In fact, by their 2015 statistics, these four players on average were striking out players at a better rate than even the Hall of Fame. Their performance is generally on par with the future inductees we had (Halladay, Rivera, etc.), albeit slightly poorer. Even then, this comparison shows that they have had Hall-worthy performance. Even if that has yet to accumulate enough, they're likely to be future inductees.

## Concessions
There are numerous potential issues with the analysis and classification that must be addressed:
1. Hall of Fame voting is non-stationary; the model assumes voting is consistent through over 60 years of different commitees. This simplifes our analysis greatly but is a fundamental flaw in the approach, used to get more data.

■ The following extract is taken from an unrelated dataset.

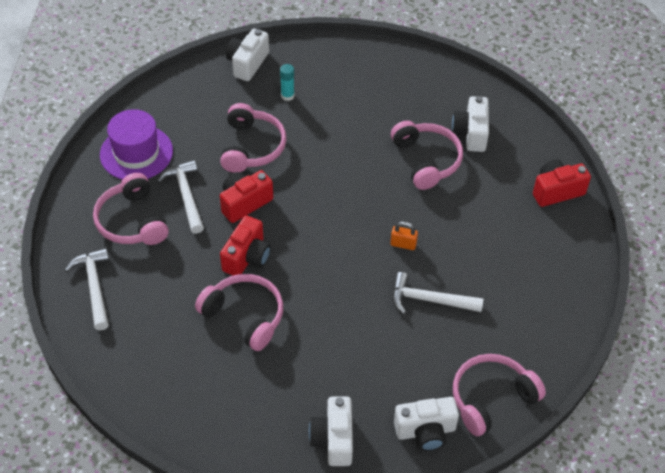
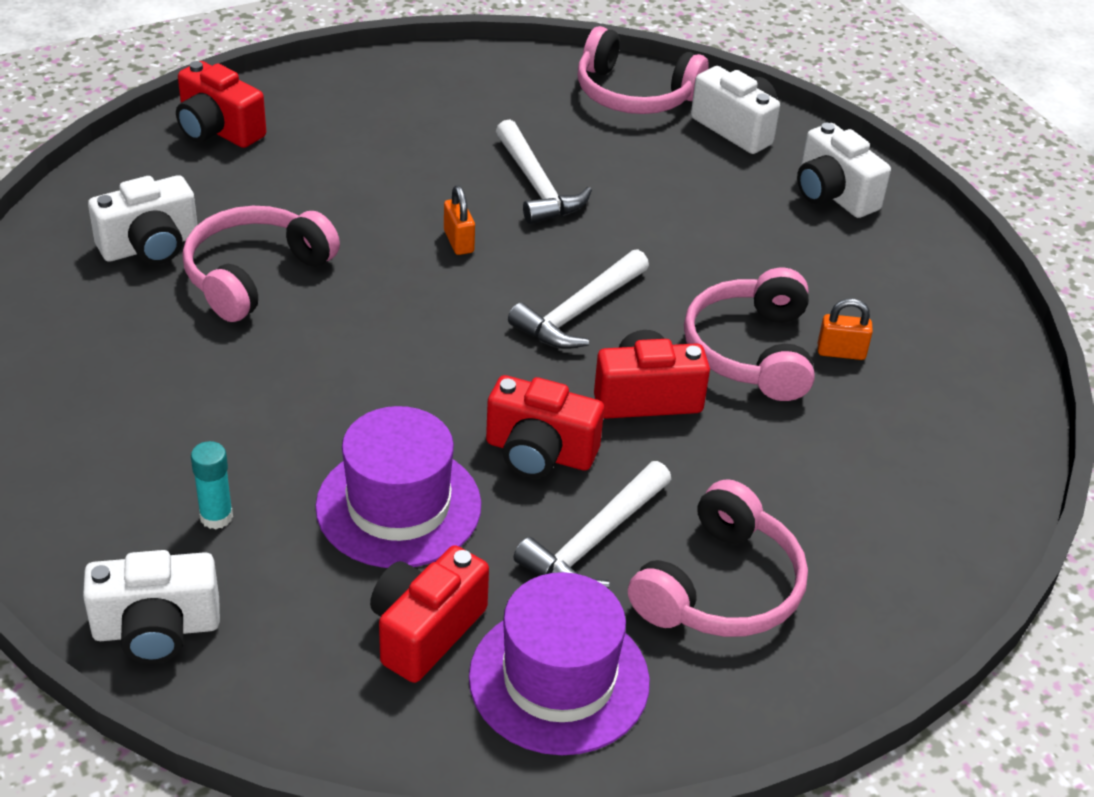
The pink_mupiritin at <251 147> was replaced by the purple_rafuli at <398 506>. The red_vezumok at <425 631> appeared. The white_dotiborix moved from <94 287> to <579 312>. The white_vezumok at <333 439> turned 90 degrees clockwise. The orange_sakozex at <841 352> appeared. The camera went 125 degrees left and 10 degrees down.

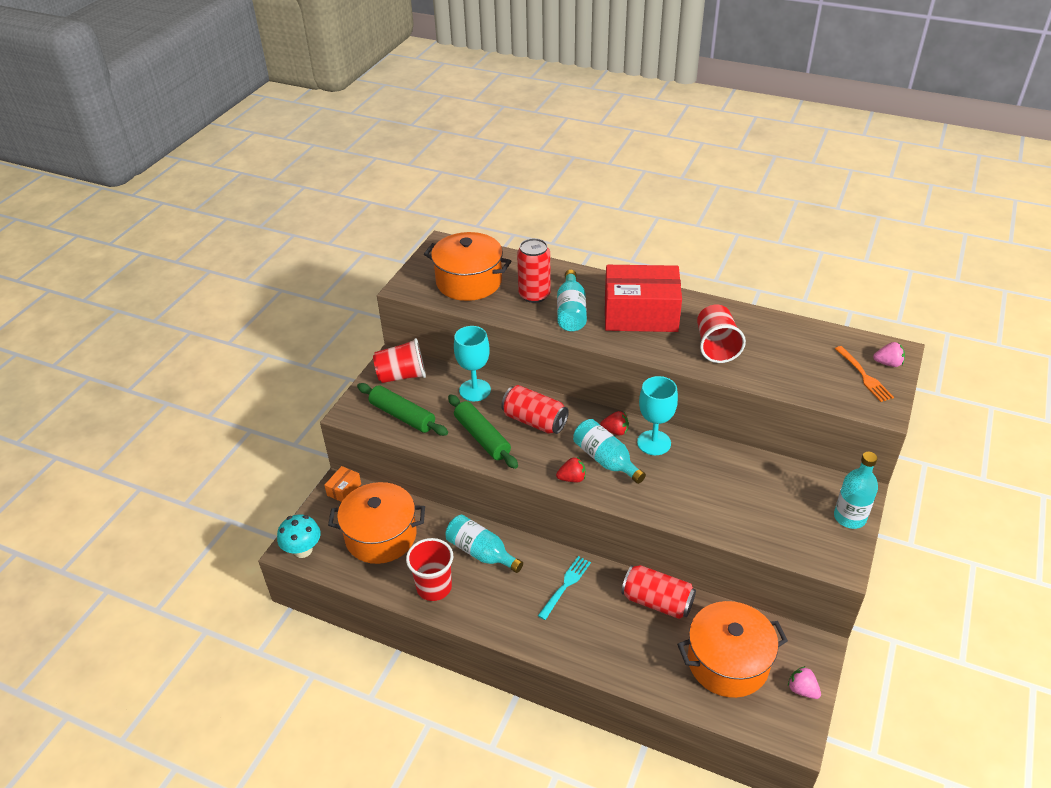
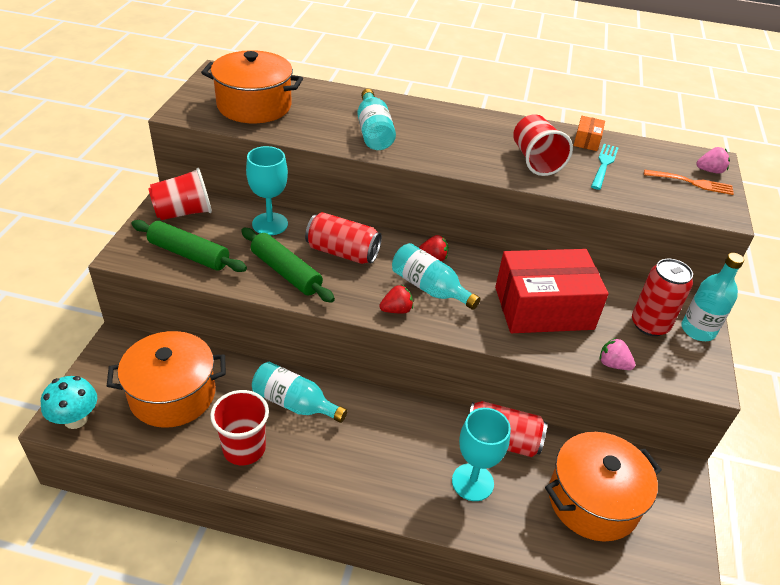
The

2. The models were trained solely on BBWAA voting, even though many of the current Hall of Fame members (including some that were mispredicted here) were voted in by other means.

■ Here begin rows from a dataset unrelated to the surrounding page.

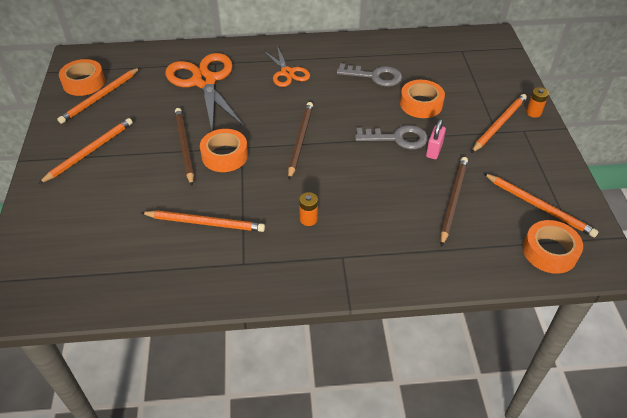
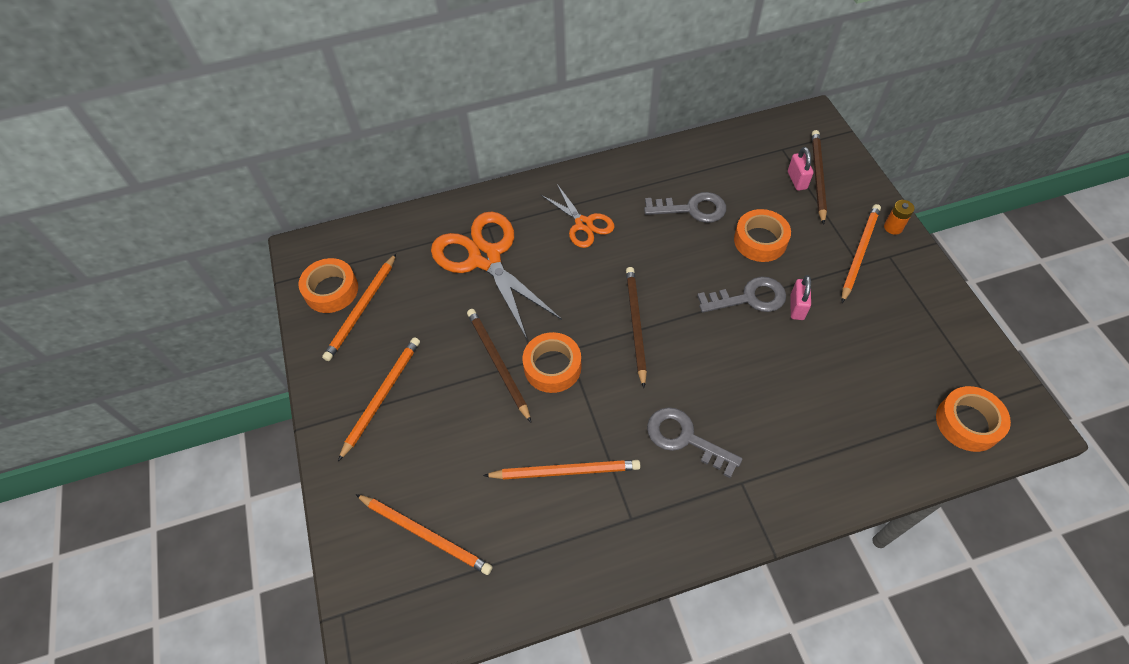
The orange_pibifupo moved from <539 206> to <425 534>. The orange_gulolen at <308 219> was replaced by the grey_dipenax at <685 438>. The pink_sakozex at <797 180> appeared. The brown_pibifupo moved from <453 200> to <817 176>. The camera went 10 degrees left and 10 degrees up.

3. Out of sample/test data fit is less indicative in this matter because of the overwhelmingly greater proportion of people who failed to make it to the Hall of Fame
4. Not all statistics have been adequately recorded, and the ways that awards were given out differed greatly over the years.
5. The players themselves changed characteristics over the years; an interesting analysis would be to look at the seasonal averages over time of different baseball traits.

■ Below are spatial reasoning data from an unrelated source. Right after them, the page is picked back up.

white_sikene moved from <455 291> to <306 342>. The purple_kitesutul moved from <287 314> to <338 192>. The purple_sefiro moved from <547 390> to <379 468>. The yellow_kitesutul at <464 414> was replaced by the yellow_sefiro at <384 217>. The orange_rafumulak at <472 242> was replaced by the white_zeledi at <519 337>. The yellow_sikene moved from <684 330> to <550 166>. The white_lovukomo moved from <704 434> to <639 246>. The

6. Players were not grouped by position, or by category outside of batter/pitcher (ex: starter/reliever). This finite segmentation could lead to more effective models due to the differences that would ensue among groups in the data. Potentially clustering could have been done before that.
7. Reputation was not taken into effect in any of these cases; steroids are a key issue that have hurt many players' candidacies, but we did not have data for it.
8. Data is only up to the 2015 season, meaning my own intuition is limited to before then. Moreover, any recent stars such as Clayton Kershaw and Max Scherzer aren't included in predicting Hall of Famers because they just recently made their debuts back in that time.
9. There was very little pitcher data to validate the model on. Hold-outs could have been used alternatively; instead of Trevor Hoffman being the only out-of-sample example.
10. Classification of the model varied significantly with the model used - even slight changes in the model such as level of a decision tree would drastically impact the predictions.

## Reflections
Working with baseball data was fun and rewarding, between creating features such as our aggregate measures, reducing dimensionality and scaling of the data, and then this final analysis part with predicting future players. As this stands, the hitter model is incomplete even if the pitcher one is. The difficulties seen in this dataset are relatively expected, however - baseball is known for being a highly quantified sport, especially with the recent success of sabermetric-based teams like the Astros (and Billy Beane's Moneyball, the original spark of interest for baseball statistics to me), and more data will increase complexity.

Thank you to Kaggle, Sean Lahman and his dataset for providing this wealth of information. Future analysis could be to extend the prediction period, scale performance by season to avoid penalizing players with fewer seasons of experience (especially in forward-looking predictions), finite classes within the pitcher/batter categories, and reduction of the training timeframe to have a more modern BBWAA's voting used.